2018 | Biologie | Saarland

Teilnehmer

  • Konstantin Thüre (20), Naumburg
    Universität des Saarlandes, Saarbrücken

Preise

  • Teilnahme am London International Youth Science Forum in Großbritannien – gestiftet von der Ernst A. C. Lange-Stiftung

Projekt

Ein Bild hilft mehr als 1 000 Worte

Vom Nichtwissen zum Wissen: Wie lernt unser Gehirn Vokabeln?

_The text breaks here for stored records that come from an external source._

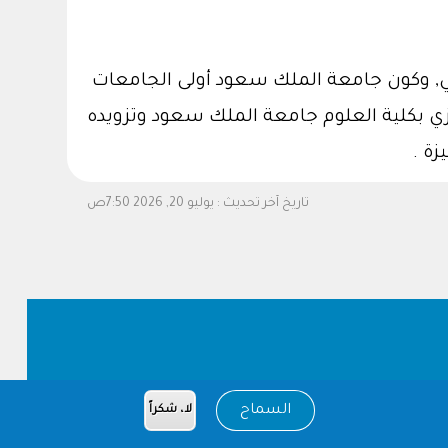
ي, وكون جامعة الملك سعود أولى الجامعات
ي بكلية العلوم جامعة الملك سعود وتزويده
زة .
تاريخ آخر تحديث :
يوليو 20, 2026 7:50ص
السماح
لا، شكراً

Warum lernen wir manche Vokabeln leicht und in anderen Fällen tun wir uns schwer? Konstantin Thüre hat herausgefunden, dass Bilder dabei eine große Rolle spielen. Er ließ 56 Schüler am Computer Vokabeln der fiktionalen Sprache Na’vi aus dem Kinofilm ‚‚Avatar‘‘ lernen – einmal über das bloße Wort, einmal über eine bildliche Darstellung. Bei zehn weiteren Probanden führte er den Test im Kernspintomografen durch. Der Jungforscher stellte nach der Auswertung von Reaktionszeiten und Trefferquoten fest, dass das Gehirn anfänglich Klangbild und Aussprache analysiert, während bei späteren Abfragen dagegen das Wortbild entscheidend ist. Dieser Effekt war besonders ausgeprägt, wenn die Testpersonen Na’vi-Vokabeln über farbige Bilder lernten, die Wörter also mit zusätzlichen Informationen verknüpft waren.